Stored data:
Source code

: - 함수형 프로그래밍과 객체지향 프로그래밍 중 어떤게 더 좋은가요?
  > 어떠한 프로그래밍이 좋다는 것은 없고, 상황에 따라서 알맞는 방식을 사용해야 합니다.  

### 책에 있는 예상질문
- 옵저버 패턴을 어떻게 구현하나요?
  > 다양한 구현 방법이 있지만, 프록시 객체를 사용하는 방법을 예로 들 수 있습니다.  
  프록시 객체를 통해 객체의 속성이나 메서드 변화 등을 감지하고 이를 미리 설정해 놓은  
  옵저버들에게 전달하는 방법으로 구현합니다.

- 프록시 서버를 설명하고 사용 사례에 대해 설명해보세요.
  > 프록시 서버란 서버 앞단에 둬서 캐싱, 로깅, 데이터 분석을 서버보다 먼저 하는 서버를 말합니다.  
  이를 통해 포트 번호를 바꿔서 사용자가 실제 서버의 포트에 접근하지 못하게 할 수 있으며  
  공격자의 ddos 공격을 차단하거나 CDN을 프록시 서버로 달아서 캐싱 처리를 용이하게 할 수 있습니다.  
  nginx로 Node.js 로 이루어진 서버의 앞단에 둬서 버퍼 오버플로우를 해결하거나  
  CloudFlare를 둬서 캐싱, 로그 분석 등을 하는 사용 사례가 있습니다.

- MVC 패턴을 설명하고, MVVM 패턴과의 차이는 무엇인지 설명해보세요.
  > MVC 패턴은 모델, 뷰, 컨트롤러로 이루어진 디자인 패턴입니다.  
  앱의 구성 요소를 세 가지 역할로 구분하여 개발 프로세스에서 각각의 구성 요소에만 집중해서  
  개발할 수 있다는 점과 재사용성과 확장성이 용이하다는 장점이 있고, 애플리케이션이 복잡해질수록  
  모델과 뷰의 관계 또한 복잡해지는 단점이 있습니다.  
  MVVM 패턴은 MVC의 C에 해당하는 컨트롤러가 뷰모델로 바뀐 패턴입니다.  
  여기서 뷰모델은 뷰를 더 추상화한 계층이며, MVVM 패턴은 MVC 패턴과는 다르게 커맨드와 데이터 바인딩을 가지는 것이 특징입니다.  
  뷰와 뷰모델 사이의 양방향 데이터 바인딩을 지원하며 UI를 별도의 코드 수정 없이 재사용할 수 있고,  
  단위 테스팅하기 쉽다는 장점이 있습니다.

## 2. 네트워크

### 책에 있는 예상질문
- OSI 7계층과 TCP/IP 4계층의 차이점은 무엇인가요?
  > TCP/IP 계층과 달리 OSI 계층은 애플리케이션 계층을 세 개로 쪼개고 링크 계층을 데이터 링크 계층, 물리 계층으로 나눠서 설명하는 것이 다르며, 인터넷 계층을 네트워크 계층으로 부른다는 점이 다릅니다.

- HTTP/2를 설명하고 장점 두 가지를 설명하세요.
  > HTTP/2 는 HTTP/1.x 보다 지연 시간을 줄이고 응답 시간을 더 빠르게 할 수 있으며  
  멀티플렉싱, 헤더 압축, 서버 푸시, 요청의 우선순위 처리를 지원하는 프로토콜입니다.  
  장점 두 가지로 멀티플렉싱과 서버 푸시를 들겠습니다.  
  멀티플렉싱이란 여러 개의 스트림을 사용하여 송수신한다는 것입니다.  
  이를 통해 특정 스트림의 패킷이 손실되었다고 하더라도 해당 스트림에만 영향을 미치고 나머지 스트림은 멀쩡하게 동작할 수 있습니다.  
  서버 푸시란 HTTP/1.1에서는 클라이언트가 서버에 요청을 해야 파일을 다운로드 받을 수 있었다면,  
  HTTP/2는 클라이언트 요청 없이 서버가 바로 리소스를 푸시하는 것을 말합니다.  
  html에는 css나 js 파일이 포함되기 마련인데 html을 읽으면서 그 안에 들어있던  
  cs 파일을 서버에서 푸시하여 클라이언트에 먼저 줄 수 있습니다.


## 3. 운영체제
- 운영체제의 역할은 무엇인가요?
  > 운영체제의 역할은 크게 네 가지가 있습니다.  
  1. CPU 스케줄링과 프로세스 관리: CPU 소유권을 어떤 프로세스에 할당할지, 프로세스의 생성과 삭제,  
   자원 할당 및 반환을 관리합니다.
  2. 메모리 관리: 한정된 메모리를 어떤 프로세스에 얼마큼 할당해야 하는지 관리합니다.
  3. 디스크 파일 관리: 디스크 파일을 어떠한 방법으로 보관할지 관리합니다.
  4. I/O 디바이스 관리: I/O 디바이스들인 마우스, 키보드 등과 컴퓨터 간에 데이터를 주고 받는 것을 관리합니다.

Task statement
The line with "옵저버들에게 전달하는 방법으로 구현합니다." and every line after it up to the end of the entries: output those exactly, and only those.

Answer to the exercise
  옵저버들에게 전달하는 방법으로 구현합니다.

- 프록시 서버를 설명하고 사용 사례에 대해 설명해보세요.
  > 프록시 서버란 서버 앞단에 둬서 캐싱, 로깅, 데이터 분석을 서버보다 먼저 하는 서버를 말합니다.  
  이를 통해 포트 번호를 바꿔서 사용자가 실제 서버의 포트에 접근하지 못하게 할 수 있으며  
  공격자의 ddos 공격을 차단하거나 CDN을 프록시 서버로 달아서 캐싱 처리를 용이하게 할 수 있습니다.  
  nginx로 Node.js 로 이루어진 서버의 앞단에 둬서 버퍼 오버플로우를 해결하거나  
  CloudFlare를 둬서 캐싱, 로그 분석 등을 하는 사용 사례가 있습니다.

- MVC 패턴을 설명하고, MVVM 패턴과의 차이는 무엇인지 설명해보세요.
  > MVC 패턴은 모델, 뷰, 컨트롤러로 이루어진 디자인 패턴입니다.  
  앱의 구성 요소를 세 가지 역할로 구분하여 개발 프로세스에서 각각의 구성 요소에만 집중해서  
  개발할 수 있다는 점과 재사용성과 확장성이 용이하다는 장점이 있고, 애플리케이션이 복잡해질수록  
  모델과 뷰의 관계 또한 복잡해지는 단점이 있습니다.  
  MVVM 패턴은 MVC의 C에 해당하는 컨트롤러가 뷰모델로 바뀐 패턴입니다.  
  여기서 뷰모델은 뷰를 더 추상화한 계층이며, MVVM 패턴은 MVC 패턴과는 다르게 커맨드와 데이터 바인딩을 가지는 것이 특징입니다.  
  뷰와 뷰모델 사이의 양방향 데이터 바인딩을 지원하며 UI를 별도의 코드 수정 없이 재사용할 수 있고,  
  단위 테스팅하기 쉽다는 장점이 있습니다.

## 2. 네트워크

### 책에 있는 예상질문
- OSI 7계층과 TCP/IP 4계층의 차이점은 무엇인가요?
  > TCP/IP 계층과 달리 OSI 계층은 애플리케이션 계층을 세 개로 쪼개고 링크 계층을 데이터 링크 계층, 물리 계층으로 나눠서 설명하는 것이 다르며, 인터넷 계층을 네트워크 계층으로 부른다는 점이 다릅니다.

- HTTP/2를 설명하고 장점 두 가지를 설명하세요.
  > HTTP/2 는 HTTP/1.x 보다 지연 시간을 줄이고 응답 시간을 더 빠르게 할 수 있으며  
  멀티플렉싱, 헤더 압축, 서버 푸시, 요청의 우선순위 처리를 지원하는 프로토콜입니다.  
  장점 두 가지로 멀티플렉싱과 서버 푸시를 들겠습니다.  
  멀티플렉싱이란 여러 개의 스트림을 사용하여 송수신한다는 것입니다.  
  이를 통해 특정 스트림의 패킷이 손실되었다고 하더라도 해당 스트림에만 영향을 미치고 나머지 스트림은 멀쩡하게 동작할 수 있습니다.  
  서버 푸시란 HTTP/1.1에서는 클라이언트가 서버에 요청을 해야 파일을 다운로드 받을 수 있었다면,  
  HTTP/2는 클라이언트 요청 없이 서버가 바로 리소스를 푸시하는 것을 말합니다.  
  html에는 css나 js 파일이 포함되기 마련인데 html을 읽으면서 그 안에 들어있던  
  cs 파일을 서버에서 푸시하여 클라이언트에 먼저 줄 수 있습니다.


## 3. 운영체제
- 운영체제의 역할은 무엇인가요?
  > 운영체제의 역할은 크게 네 가지가 있습니다.  
  1. CPU 스케줄링과 프로세스 관리: CPU 소유권을 어떤 프로세스에 할당할지, 프로세스의 생성과 삭제,  
   자원 할당 및 반환을 관리합니다.
  2. 메모리 관리: 한정된 메모리를 어떤 프로세스에 얼마큼 할당해야 하는지 관리합니다.
  3. 디스크 파일 관리: 디스크 파일을 어떠한 방법으로 보관할지 관리합니다.
  4. I/O 디바이스 관리: I/O 디바이스들인 마우스, 키보드 등과 컴퓨터 간에 데이터를 주고 받는 것을 관리합니다.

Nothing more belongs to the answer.